入出庫の頻度が高い場合は、入庫数や在庫数の影響を受けない「坪数×坪単価」の利用方法を検討してみることがおすすめです。
失敗しない物流倉庫選びのポイント
保管料をはじめ、無駄な物流コストをかけないためにも、物流会社の選定はとても重要です。続いては、自社に合った物流会社を選ぶ際のポイントについて解説します。
保管料だけで選ばない
ここまで、保管料について解説してきましたが、保管料の安さを基準に物流倉庫を選ぶのはリスクが高いと言えます。

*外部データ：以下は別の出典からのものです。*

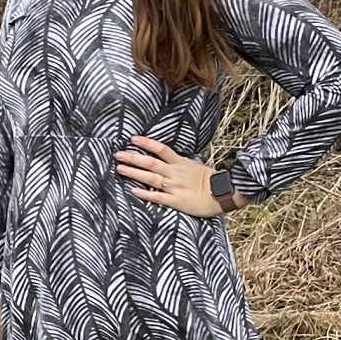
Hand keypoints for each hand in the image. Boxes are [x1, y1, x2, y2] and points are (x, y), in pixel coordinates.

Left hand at [114, 134, 236, 216]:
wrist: (223, 193)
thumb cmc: (212, 180)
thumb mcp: (196, 167)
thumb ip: (182, 164)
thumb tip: (170, 160)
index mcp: (181, 163)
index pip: (161, 149)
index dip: (146, 143)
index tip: (132, 139)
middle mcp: (175, 173)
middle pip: (150, 163)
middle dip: (133, 158)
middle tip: (117, 155)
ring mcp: (174, 186)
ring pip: (150, 178)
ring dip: (134, 173)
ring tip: (120, 169)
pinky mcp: (175, 200)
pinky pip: (157, 196)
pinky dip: (145, 193)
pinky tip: (133, 191)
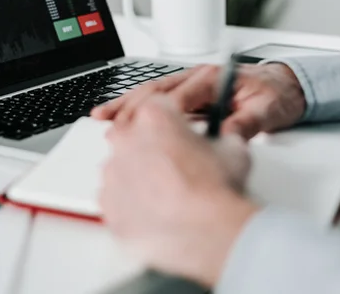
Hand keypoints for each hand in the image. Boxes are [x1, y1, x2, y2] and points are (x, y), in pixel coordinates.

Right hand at [92, 63, 305, 138]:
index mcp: (214, 77)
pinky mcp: (189, 94)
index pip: (180, 95)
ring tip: (103, 116)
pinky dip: (137, 107)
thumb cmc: (277, 95)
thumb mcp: (268, 112)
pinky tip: (121, 116)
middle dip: (131, 106)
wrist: (288, 86)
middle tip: (110, 124)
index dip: (160, 114)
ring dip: (127, 104)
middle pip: (156, 90)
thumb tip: (225, 138)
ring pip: (152, 92)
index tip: (144, 131)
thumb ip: (245, 124)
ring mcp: (191, 84)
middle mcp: (198, 76)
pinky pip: (159, 99)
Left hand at [100, 96, 258, 285]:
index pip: (156, 106)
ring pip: (121, 167)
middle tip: (172, 164)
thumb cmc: (217, 190)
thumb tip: (223, 139)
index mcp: (155, 115)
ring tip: (166, 194)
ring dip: (138, 176)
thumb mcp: (232, 148)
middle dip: (149, 146)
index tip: (177, 133)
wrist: (206, 232)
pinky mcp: (107, 203)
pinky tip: (154, 211)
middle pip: (132, 134)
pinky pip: (115, 199)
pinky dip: (130, 203)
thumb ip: (220, 137)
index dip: (172, 122)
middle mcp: (127, 139)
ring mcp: (112, 172)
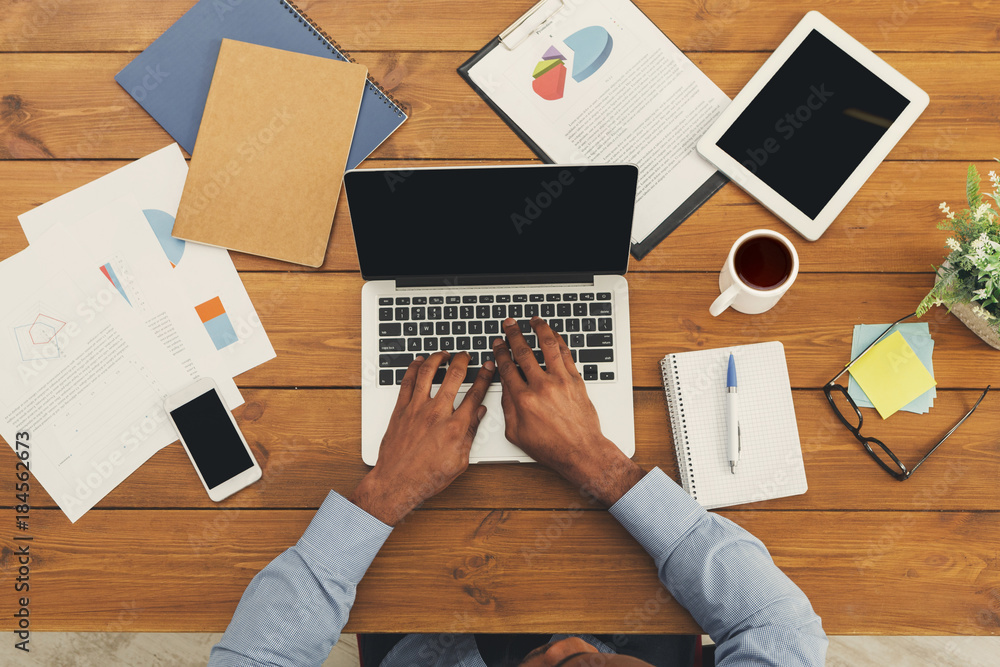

なぜなら、EC事業として保管を委託する場合は、単に「保管」だけでなく入荷や入庫、棚入れのような業務が含まれているからです。
・検品
・セット組
・ピッキング
・流通加工
・梱包
・棚卸
上記のように、さまざまな業務が必要となるため、物流コストのトータルバランスを考えたうえで、委託先を検討することがポイントです。
スピーディに受発注が行えるか
先ほども述べたように、EC事業は素早い対応と正確性が業務に必要不可欠です。そのため、入庫から出庫までの作業スピードが速く、ミスが少ない物流会社として定評のある事業者を選びましょう。周囲の評判だけでなく実際に作業工程を見学し、預けたい商品と似た荷物を扱っているかを確認しておきましょう。
在庫量の変動に対応できるか
在庫の動きによって柔軟に対応できる物流倉庫を選定することがポイントです。
在庫の増減に対応できない物流倉庫であれば、今後自社で取り扱う商品を拡大する際に、
新たな保管倉庫を探さなくてはならない手間が増えます。また、反対に閑散期に固定費として保管料を支払っていた場合でも、準固定費として対応させることも可能ですので、在庫の変動に応じて柔軟に対応してくれる物流倉庫を選びましょう。
まとめ
今回は、倉庫保管料「三期制」について、概要や具体的な計算方法をご紹介しました。三期制は、1ヶ月を「1日〜10日」「11日〜20日」「21日〜末日」に分けて保管料金を計算するため、在庫の変動に応じたコスト管理を行うことができます。それぞれの保管料の算出方法を正しく理解して、自社に合った物流会社を選びましょう。